Other People’s Business: Part of a Teacher’s Daily Schedule?

Jacob, on his trip to Haran, makes a type of deal with the Almighty.  He says that if G0d will protect him, provide him with his needs, and safely return him to his homeland, he will rededicate himself to God.  He then adds two specifics.  He will establish what he calls a House of God – an academy of spiritual study, and he will tithe everything that G0d gives him – he will give tzedakah.   It is understandable that Jacob’s feelings of gratitude would lead him to teach people about and promote the Almighty.  What place, however, does tzedakah have here?  Showing kindness towards others is certainly noble and commendable, but what specific role does it play in this situation?
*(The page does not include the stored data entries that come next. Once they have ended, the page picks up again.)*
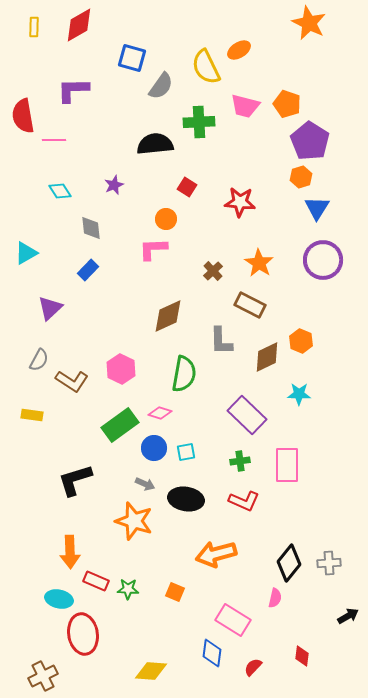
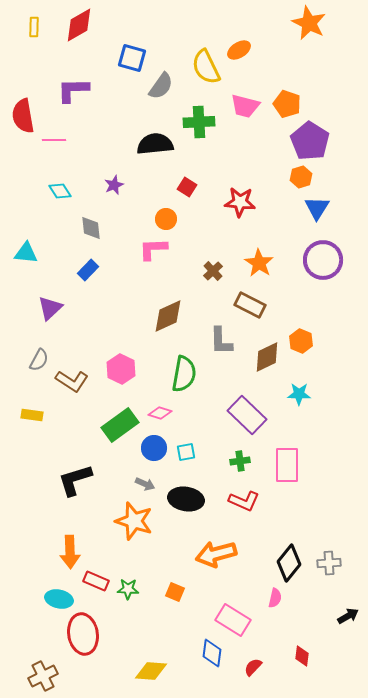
cyan triangle at (26, 253): rotated 35 degrees clockwise
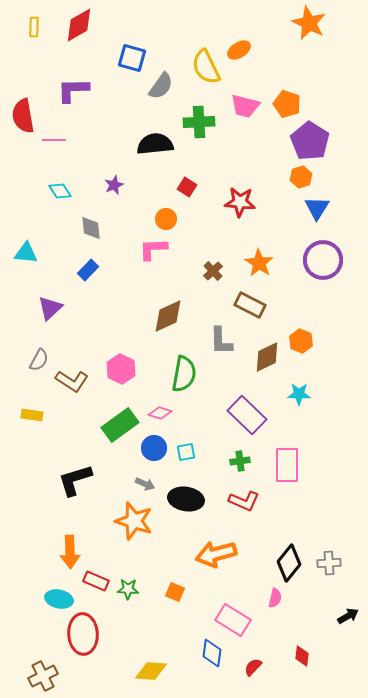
red ellipse at (83, 634): rotated 6 degrees clockwise
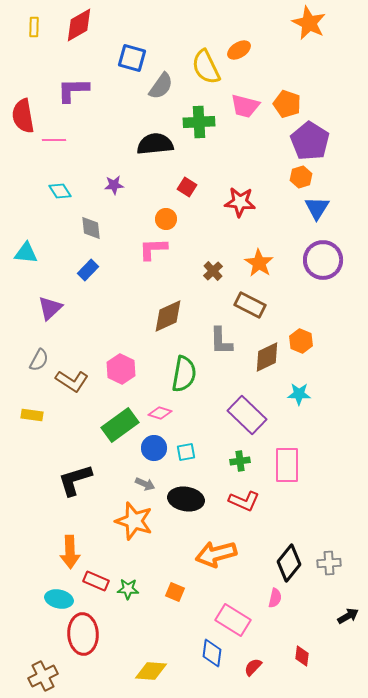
purple star at (114, 185): rotated 18 degrees clockwise
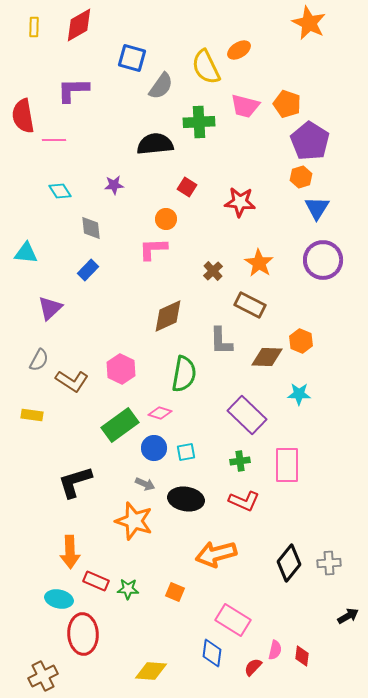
brown diamond at (267, 357): rotated 28 degrees clockwise
black L-shape at (75, 480): moved 2 px down
pink semicircle at (275, 598): moved 52 px down
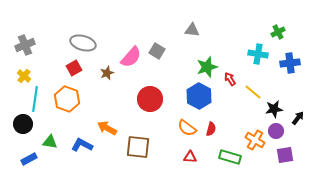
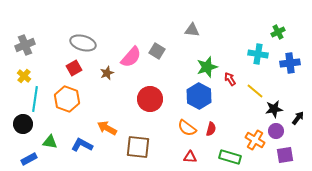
yellow line: moved 2 px right, 1 px up
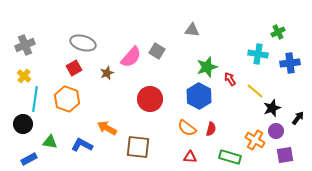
black star: moved 2 px left, 1 px up; rotated 12 degrees counterclockwise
Rabbi Moshe Feinstein, one of the most outstanding Torah scholars of contemporary history, explains that the success and very legitimacy of Jacob’s proposed academy would be dependent on its dean and sole teacher’s ability to consistently and personally involve himself in helping others.  According to this remarkable explanation of Jacob’s commitment to God, Jacob knew that an academy would be of no use if his involvement with the study and transmission of his profound spiritual legacy would prevent him from active involvement in alleviating the plight of the needy and destitute.  Jacob’s important and powerful lesson is that a Jewish teacher must be much more than a mere transmitter of information, of knowledge or even of understanding.  He or she must also be a real-life example and model of how to live.  A life that shows no care and concern for others, even if it is full of truly lofty and righteous spiritual study, is a model that will teach a flawed lesson.  That is why Jacob knew he must commit himself to tzedakah along side his commitment to disseminate wisdom.